Разумеется, в великорусском начале больше органики. Но, спасая органику, рискуешь потерять многое: масштаб и то, что называется «всемирностью». Великорусской культуре, наверное, и не до того.
Но если вы думаете о судьбе русской культуры, — очнитесь от гипноза этнической статистики.
«Русский народ почти неуловим при статистическом методе изучения. Каждый русский может быть отнесен либо к великороссам, либо к украинцам, либо к полякам, немцам, грузинам, армянам. Гоголь — хохол, Пушкин — из арапов, Фонвизин — немец, Жуковский — турок, Багратион — грузин, Лорис-Меликов, Вахтангов, Хачатурян — армяне, Куприн — татарин, братья Рубинштейны, Левитан и Пастернак — евреи, добрая треть генералитета и чиновничества была из немцев. Можно без труда рассортировать эту группу. Так сейчас и делают: каждая национальность выискивает „своих“ среди знаменитых русских и зачисляет их в свой национальный депозит. Мы можем с улыбкой следить за этой шовинистической игрой. Печать русского духа, русской культуры слишком глубоко оттиснута на каждом ее деятеле, на каждом произведении, чтобы можно было стереть ее или заменить другой печатью. Отмеченное ею никогда не будет носить ни великорусского, ни украинского, ни какого бы то ни было другого имени. И если, при статистическом подходе, „русских“ можно растащить как избу по бревнышку, то есть в то же время что-то подобное цементу, что сплачивает эту группу в другом плане и делает ее прочнее железобетонного сооружения. Не оттого ли, что она не великорусская, а совсем другая по замыслу?»

ЧТО СДЕЛАТЬ:
(A) Ответьте на вопросы по отрывку о русской культуре:
(i) Что можно потерять, если спасать органику?
(ii) Кем в отрывке назван Жуковский?
(iii) С чем сравнивается то, что сплачивает эту группу?
(B) Перескажите отрывок о русской культуре в двух предложениях.
(C) Напишите, что могло бы идти дальше в отрывке о русской культуре после его последней фразы.
Строки для этого не нужны.

ПРИВЕДЁННЫЕ ДАННЫЕ:
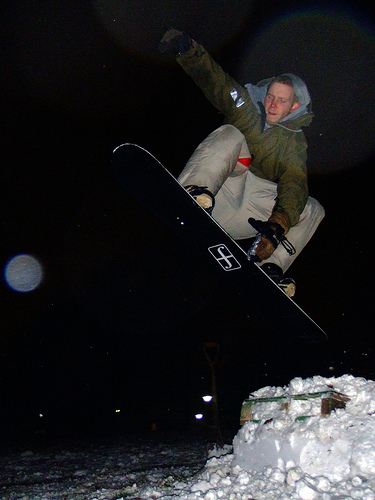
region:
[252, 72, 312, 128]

ОТВЕТЫ:
(A)
(i) Масштаб и то, что называется «всемирностью».
(ii) Турком.
(iii) С цементом: это делает группу прочнее железобетонного сооружения.

(B) Тем, кто думает о судьбе русской культуры, отрывок советует очнуться от гипноза этнической статистики, ведь каждого русского можно отнести к тому или иному народу, и многие народы уже ищут «своих» среди знаменитых русских. Но печать русского духа и русской культуры слишком глубоко оттиснута на каждом её деятеле, чтобы её стереть, и есть что-то подобное цементу, что сплачивает эту группу прочнее железобетона.

(C)
«Картина ее гибели — одна из самых драматических страниц нашей истории. Это победа полян, древлян, вятичей и радимичей над Русью».
«Это прямая победа пензенского, полтавского, витебского над киевским, московским, петербургским. Это изоляция от мировой культуры, отказ от своего тысячелетнего прошлого, конец русской истории, ликвидация России. Это — крах надежд на национальное русское возрождение».
Написано — в 1967 году, за четверть века до этнического извержения (Этны этносов), засыпавшего пеплом СССР и Российскую империю.
Отдадим должное проницательности автора и спросим, наконец, кто такой.
Ульянов.
Николай Ульянов.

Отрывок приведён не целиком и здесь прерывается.